The speech had been billed as the Brexit secretary discussing the future “security partnership” between the UK and the EU, which Davis said would be “one that recognises the history with Europe that we share”.
He said these words in the library of the Royal United Services Institute on Whitehall, surrounded by, at a conservative estimate, 4.5 billion words exclusively dedicated to the subject of how the nations of Europe have blunderbussed, bayoneted, machine-gunned and generally bombed the shit out of one another over the last several hundred years.
The speech was, in its way, a work of art. Davis went on a guided tour of all the current security arrangements between the UK and the EU, and the enormous benefits they provide.
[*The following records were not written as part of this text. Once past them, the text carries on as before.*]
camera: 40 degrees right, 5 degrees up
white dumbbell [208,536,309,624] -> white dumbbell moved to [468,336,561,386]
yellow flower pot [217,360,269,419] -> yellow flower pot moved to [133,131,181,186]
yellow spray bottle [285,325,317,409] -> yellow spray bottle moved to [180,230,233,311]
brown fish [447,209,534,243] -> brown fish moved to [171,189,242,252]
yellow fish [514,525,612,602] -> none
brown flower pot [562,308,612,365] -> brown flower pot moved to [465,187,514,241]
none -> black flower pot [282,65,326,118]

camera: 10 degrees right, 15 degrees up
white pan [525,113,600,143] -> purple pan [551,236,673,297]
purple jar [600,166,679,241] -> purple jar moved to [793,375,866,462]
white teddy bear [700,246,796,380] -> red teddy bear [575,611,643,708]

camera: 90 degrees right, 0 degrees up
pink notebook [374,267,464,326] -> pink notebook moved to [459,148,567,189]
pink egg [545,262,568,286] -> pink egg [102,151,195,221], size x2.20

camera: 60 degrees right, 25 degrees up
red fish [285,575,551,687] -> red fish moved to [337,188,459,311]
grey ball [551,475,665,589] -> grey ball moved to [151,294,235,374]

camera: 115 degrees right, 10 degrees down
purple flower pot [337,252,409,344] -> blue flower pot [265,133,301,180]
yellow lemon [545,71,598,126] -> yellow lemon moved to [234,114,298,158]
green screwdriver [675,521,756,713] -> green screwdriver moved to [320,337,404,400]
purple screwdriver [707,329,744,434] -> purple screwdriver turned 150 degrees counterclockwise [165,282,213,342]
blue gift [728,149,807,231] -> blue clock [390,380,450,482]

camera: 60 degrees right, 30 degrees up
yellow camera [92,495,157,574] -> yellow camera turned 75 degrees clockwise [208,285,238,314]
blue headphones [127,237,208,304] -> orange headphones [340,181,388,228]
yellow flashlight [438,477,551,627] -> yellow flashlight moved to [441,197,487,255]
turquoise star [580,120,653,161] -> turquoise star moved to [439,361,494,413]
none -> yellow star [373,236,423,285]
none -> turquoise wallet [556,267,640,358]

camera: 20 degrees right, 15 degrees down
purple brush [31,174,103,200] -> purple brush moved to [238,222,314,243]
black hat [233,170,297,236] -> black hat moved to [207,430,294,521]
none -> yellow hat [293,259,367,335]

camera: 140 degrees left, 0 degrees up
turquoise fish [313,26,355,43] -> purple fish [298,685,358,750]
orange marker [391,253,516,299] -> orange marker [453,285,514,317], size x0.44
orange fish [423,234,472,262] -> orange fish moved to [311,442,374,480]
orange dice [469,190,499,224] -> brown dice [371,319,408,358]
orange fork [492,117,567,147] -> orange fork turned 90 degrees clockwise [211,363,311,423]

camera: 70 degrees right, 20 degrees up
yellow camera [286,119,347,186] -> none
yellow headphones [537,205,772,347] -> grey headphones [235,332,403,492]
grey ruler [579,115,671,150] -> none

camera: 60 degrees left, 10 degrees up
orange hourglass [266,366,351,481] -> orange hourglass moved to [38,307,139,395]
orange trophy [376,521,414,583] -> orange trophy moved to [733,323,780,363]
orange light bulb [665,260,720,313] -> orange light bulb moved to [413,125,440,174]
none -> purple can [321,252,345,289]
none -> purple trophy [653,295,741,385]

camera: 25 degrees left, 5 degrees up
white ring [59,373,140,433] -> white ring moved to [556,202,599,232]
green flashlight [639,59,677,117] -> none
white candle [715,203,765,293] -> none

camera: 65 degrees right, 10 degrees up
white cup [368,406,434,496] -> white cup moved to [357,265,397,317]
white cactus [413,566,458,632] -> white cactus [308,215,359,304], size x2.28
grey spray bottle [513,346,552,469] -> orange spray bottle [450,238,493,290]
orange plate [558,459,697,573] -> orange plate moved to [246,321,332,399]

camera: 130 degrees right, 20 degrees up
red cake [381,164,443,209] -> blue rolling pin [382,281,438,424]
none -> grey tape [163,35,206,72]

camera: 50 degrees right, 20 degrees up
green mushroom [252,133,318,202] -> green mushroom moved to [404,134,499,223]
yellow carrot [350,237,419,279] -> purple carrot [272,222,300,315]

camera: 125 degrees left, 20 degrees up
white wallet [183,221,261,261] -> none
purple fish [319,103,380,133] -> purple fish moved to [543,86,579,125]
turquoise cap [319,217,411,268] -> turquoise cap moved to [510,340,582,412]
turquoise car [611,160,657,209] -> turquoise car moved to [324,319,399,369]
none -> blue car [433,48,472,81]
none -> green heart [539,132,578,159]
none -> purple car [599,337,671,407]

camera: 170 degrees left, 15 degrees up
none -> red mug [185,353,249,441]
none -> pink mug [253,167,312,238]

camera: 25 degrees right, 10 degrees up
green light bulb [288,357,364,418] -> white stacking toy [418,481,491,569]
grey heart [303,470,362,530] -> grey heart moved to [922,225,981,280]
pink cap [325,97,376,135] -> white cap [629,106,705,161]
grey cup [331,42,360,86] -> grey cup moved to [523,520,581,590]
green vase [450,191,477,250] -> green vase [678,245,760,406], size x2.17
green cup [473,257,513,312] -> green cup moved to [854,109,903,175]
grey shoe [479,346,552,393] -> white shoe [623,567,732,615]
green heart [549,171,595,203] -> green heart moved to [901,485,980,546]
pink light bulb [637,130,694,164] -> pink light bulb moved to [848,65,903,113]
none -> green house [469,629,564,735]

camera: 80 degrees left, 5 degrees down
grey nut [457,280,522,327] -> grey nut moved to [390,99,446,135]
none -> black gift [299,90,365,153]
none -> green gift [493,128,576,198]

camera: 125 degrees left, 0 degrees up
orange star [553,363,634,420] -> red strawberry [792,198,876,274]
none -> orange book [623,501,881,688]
He spoke at great length about the European Arrest Warrant, which had allowed the UK to “extradite the failed 21/7 bomber, Hussein Osman, from Italy”.
It was not quite deja vu, because no one was in any doubt about where they’d heard it before. They’d all heard it approximately 10,000 times before, when David Cameron said it literally every day while campaigning for Remain.
We heard of how, before the launch of the European Arrest Warrant in 2004, only “60 criminals a year” were extradited from the UK to face trial in their own country. “That number is now 10,000.”
It was as if Davis was guiding his audience around the remarkable battle scenes on some ancient Grecian urn, pointing out the beautiful carvings, the intricate wonder of it all, and somehow hoping no one would notice that the urn was in pieces on the floor, because Davis himself had just deliberately picked it up and smashed it.
One aspect of the backdrop to all this is the possible exclusion of the UK from the EU’s new Galileo satellite navigation system, a multibillion-pound project to which the UK has contributed both money and expertise. Now, it has been suggested, Britain can’t be trusted with sensitive security information.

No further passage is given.